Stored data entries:
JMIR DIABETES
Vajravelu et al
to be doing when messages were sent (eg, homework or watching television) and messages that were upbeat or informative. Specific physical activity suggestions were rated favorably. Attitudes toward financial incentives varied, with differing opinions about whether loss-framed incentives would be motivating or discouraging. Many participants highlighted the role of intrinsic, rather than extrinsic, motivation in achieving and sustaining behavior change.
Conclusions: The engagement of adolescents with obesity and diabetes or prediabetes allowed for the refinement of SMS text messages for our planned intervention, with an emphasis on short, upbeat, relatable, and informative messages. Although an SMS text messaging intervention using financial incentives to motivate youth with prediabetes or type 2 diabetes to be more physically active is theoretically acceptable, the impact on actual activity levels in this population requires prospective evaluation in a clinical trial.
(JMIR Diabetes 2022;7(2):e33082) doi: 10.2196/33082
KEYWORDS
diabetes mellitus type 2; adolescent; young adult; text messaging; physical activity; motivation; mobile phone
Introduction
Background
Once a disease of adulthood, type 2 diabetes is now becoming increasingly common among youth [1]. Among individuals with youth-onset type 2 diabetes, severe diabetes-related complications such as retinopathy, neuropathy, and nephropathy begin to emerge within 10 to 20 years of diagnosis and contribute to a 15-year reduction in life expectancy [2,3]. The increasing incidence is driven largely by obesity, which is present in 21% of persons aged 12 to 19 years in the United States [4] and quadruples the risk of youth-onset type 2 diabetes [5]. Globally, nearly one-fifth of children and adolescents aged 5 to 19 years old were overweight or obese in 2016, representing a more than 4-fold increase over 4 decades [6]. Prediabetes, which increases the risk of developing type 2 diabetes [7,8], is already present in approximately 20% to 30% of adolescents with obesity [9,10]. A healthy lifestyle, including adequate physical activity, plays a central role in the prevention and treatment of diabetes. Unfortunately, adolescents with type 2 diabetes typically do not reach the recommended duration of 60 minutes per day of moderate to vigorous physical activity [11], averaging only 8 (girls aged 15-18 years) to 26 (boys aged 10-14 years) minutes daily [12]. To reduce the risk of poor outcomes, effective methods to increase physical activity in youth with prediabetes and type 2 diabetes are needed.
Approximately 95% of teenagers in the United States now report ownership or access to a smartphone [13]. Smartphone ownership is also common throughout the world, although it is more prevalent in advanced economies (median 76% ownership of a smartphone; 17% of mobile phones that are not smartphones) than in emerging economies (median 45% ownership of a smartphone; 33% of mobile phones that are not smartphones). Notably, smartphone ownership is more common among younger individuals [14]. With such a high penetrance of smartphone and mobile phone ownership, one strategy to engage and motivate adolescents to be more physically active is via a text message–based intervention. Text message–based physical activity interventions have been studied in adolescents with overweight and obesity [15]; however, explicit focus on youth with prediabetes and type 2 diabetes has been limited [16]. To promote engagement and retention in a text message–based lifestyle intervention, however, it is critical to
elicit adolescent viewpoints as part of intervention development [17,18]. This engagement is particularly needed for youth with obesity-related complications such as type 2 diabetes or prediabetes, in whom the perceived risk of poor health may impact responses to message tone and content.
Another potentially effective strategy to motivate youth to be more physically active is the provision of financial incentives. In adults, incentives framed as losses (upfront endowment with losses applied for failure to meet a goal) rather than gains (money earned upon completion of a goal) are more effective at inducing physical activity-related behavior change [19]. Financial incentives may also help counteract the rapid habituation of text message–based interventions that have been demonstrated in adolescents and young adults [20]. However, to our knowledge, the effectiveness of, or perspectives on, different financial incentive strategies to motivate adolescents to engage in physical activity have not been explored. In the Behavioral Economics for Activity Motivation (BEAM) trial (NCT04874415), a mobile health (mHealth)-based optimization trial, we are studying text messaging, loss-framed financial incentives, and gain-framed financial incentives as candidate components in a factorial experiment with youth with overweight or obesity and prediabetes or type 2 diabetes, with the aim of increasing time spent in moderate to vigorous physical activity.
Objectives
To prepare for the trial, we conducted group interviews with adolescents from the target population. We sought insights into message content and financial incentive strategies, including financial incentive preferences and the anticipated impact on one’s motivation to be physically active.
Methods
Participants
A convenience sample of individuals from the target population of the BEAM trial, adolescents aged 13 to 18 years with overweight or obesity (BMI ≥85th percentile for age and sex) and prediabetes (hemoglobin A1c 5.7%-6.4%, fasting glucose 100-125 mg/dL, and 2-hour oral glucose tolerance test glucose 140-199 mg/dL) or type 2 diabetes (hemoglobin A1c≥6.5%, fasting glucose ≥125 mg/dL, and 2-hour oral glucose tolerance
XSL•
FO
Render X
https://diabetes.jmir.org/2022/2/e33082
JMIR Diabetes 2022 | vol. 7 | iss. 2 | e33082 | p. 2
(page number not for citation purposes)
* * *
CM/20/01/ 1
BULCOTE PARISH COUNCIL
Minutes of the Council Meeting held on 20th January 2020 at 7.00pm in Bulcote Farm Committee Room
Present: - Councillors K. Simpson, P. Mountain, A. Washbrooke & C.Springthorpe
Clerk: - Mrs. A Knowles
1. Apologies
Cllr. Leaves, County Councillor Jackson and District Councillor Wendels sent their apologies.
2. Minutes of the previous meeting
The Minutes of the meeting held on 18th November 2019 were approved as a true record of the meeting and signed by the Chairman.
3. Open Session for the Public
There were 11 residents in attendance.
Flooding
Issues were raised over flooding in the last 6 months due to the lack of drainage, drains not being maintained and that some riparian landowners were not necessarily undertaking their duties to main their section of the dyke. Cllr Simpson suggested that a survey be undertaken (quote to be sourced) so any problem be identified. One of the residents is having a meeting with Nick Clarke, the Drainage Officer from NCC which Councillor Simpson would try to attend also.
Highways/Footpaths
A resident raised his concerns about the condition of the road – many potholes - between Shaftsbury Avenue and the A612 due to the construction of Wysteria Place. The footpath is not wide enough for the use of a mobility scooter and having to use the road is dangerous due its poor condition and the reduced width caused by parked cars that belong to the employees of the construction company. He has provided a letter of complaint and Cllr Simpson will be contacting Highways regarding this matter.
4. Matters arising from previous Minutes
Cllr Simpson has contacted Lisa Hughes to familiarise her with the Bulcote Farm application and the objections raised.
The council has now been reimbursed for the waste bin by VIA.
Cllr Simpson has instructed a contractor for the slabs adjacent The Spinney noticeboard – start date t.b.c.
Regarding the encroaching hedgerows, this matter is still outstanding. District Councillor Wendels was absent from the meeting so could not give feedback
--
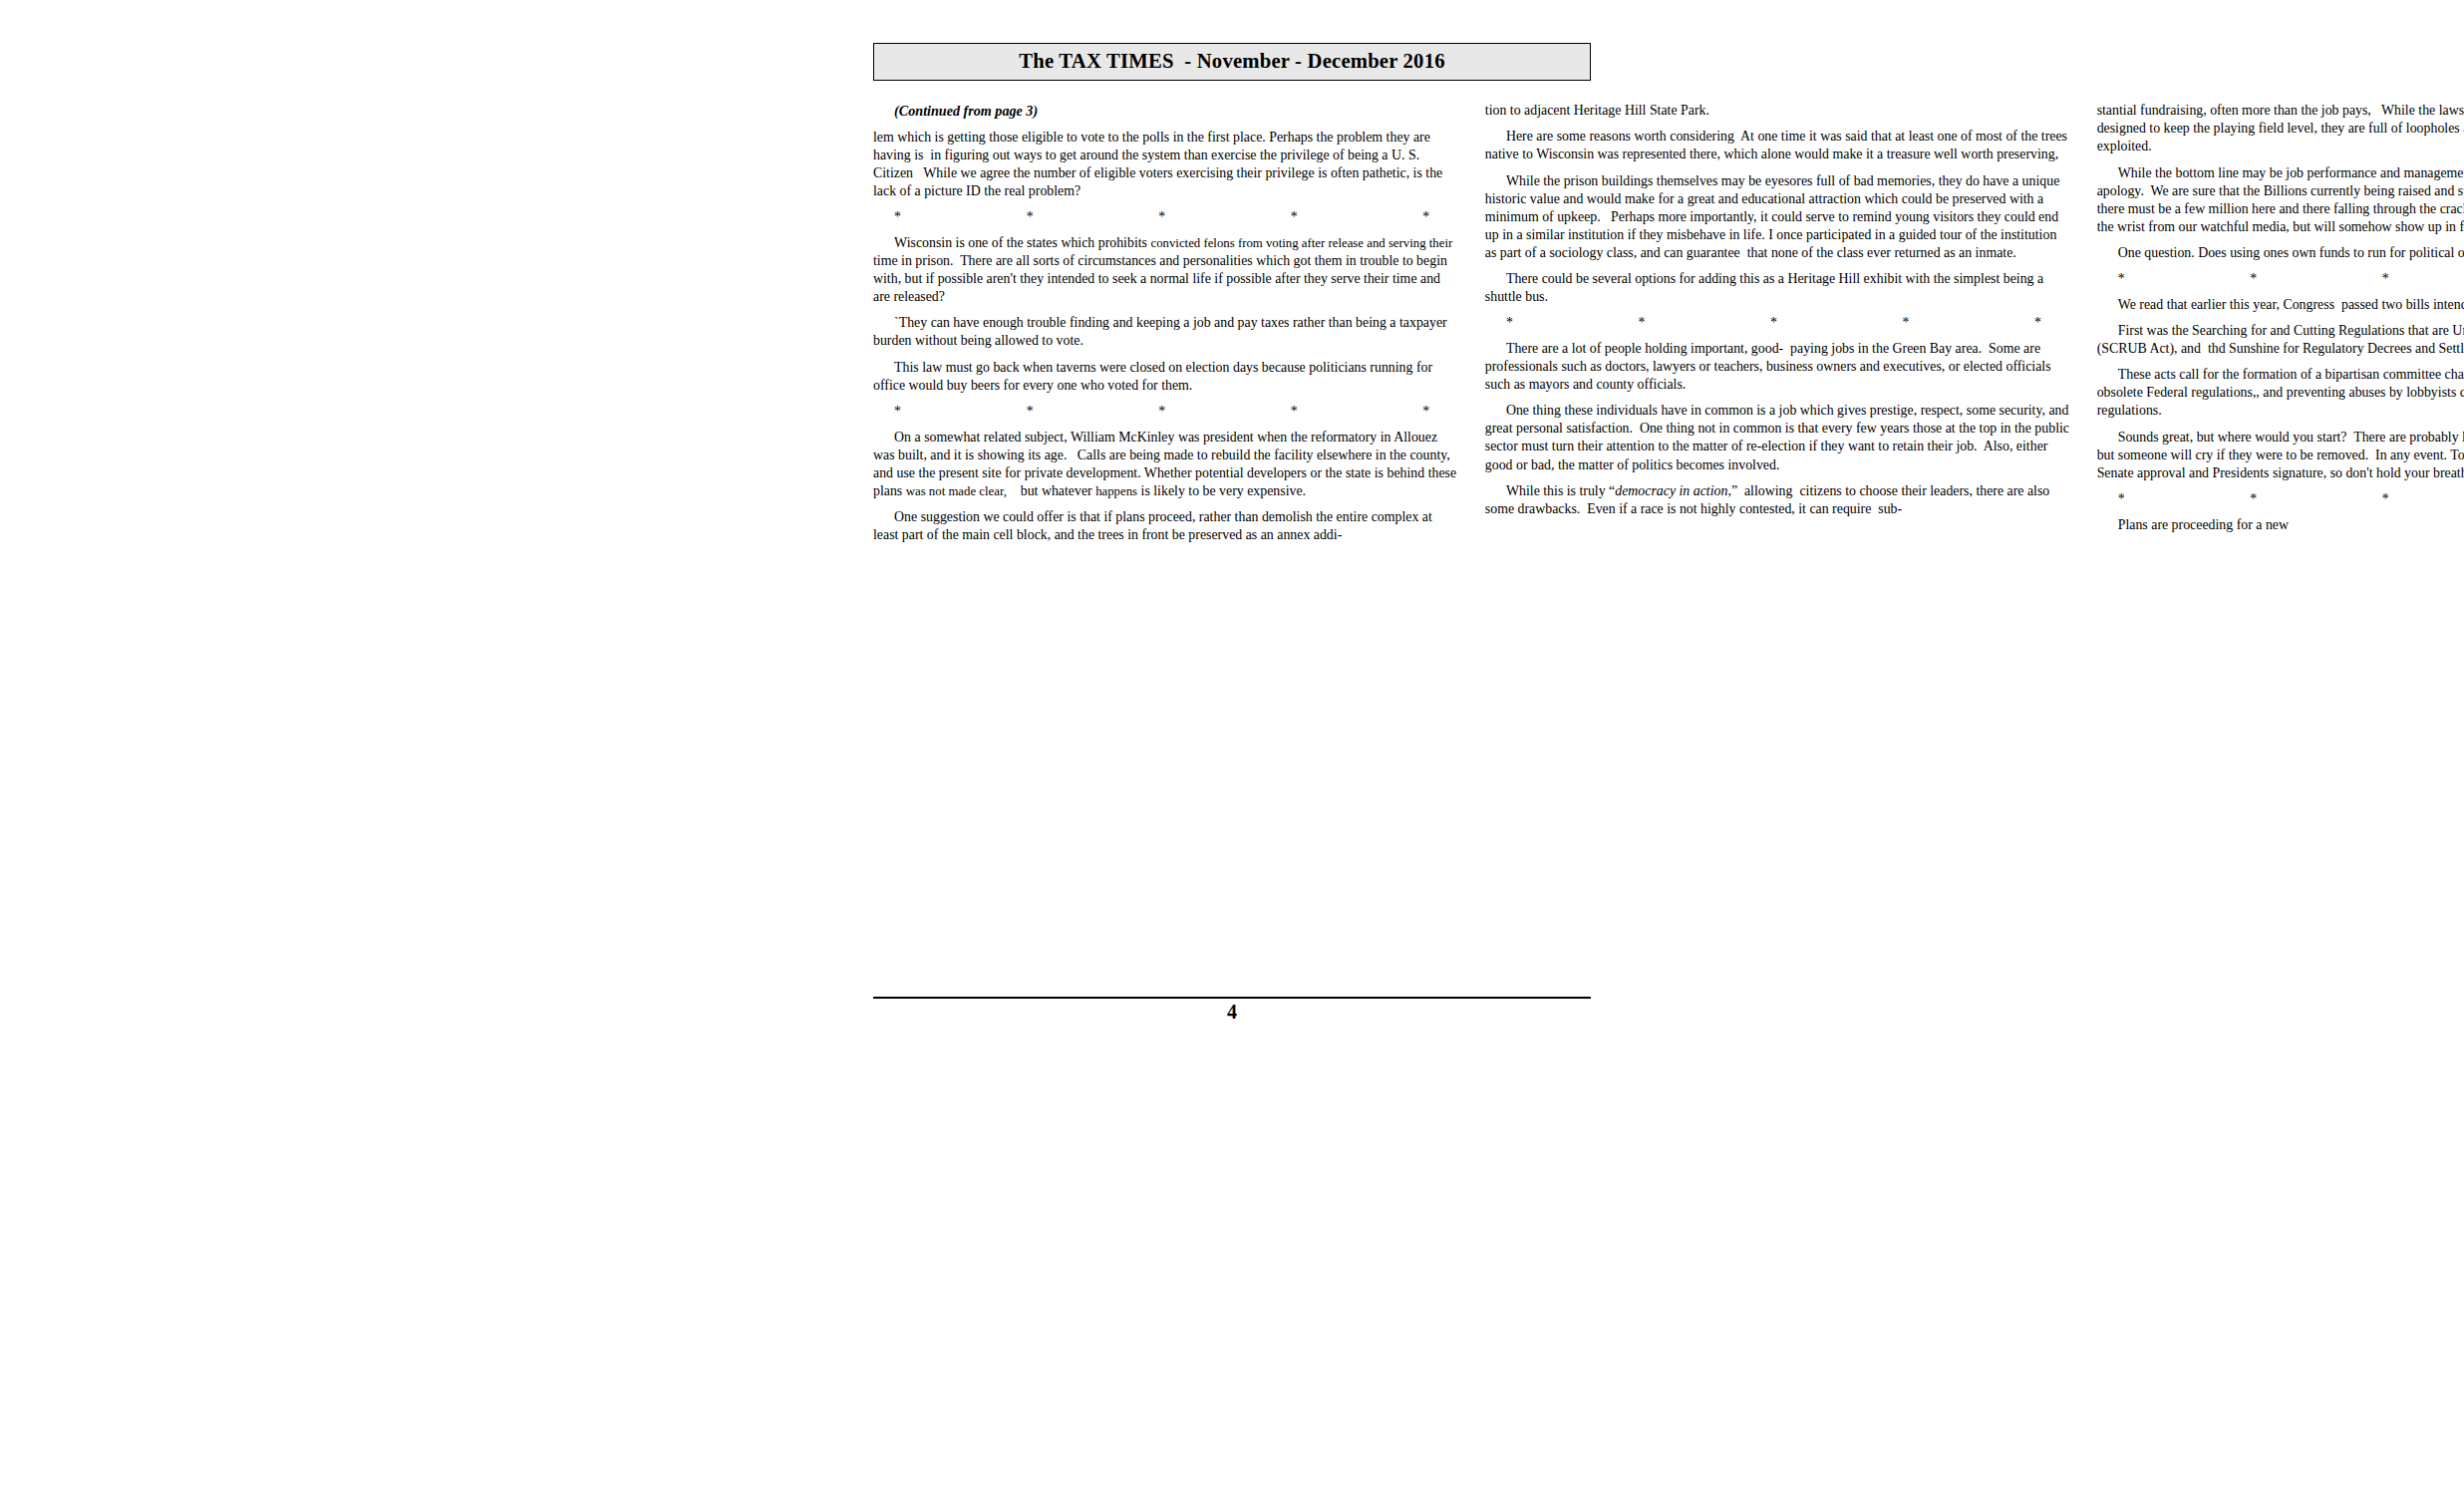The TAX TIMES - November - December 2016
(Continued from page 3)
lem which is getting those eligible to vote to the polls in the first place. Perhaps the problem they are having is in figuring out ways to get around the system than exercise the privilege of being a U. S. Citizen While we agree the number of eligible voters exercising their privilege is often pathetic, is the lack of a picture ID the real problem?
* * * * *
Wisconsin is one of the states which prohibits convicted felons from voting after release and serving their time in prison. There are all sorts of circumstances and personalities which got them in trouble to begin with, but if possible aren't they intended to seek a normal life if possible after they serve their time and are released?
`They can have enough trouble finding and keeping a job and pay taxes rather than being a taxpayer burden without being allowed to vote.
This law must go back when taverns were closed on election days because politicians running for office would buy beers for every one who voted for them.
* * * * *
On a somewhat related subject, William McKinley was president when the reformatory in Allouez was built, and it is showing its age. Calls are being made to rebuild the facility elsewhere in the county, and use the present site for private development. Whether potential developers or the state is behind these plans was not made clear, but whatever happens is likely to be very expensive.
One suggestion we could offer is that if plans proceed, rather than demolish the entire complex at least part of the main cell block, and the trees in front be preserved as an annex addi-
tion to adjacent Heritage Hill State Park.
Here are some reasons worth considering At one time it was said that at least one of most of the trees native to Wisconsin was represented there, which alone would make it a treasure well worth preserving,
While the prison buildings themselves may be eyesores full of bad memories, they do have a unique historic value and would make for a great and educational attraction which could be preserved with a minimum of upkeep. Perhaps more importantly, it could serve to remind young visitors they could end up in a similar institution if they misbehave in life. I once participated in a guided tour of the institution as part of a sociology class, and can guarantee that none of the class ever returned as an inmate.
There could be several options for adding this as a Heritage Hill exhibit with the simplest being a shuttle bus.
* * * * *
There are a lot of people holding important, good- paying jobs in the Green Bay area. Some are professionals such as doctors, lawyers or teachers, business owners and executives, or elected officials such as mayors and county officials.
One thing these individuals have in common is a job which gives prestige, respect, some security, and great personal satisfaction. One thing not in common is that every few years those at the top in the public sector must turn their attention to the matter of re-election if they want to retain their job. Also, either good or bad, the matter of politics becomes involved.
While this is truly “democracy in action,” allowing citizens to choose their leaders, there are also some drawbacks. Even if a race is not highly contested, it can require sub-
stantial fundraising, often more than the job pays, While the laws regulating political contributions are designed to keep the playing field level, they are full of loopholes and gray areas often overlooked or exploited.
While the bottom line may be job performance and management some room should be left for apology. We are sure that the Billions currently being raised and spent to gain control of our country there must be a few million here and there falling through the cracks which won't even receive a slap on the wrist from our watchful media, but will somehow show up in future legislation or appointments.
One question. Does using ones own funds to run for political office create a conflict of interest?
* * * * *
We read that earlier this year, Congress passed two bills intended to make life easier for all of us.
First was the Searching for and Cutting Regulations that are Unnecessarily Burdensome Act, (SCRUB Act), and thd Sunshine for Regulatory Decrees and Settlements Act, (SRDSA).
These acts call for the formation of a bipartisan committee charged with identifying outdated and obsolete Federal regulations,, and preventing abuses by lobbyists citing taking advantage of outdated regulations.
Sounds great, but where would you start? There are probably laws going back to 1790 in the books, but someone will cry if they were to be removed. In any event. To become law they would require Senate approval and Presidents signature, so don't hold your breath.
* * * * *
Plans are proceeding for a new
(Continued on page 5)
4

> [Prompt]: Go through the entries. Report every line that contains the word "Continued".

> [Response box]:
(Continued from page 3)
(Continued on page 5)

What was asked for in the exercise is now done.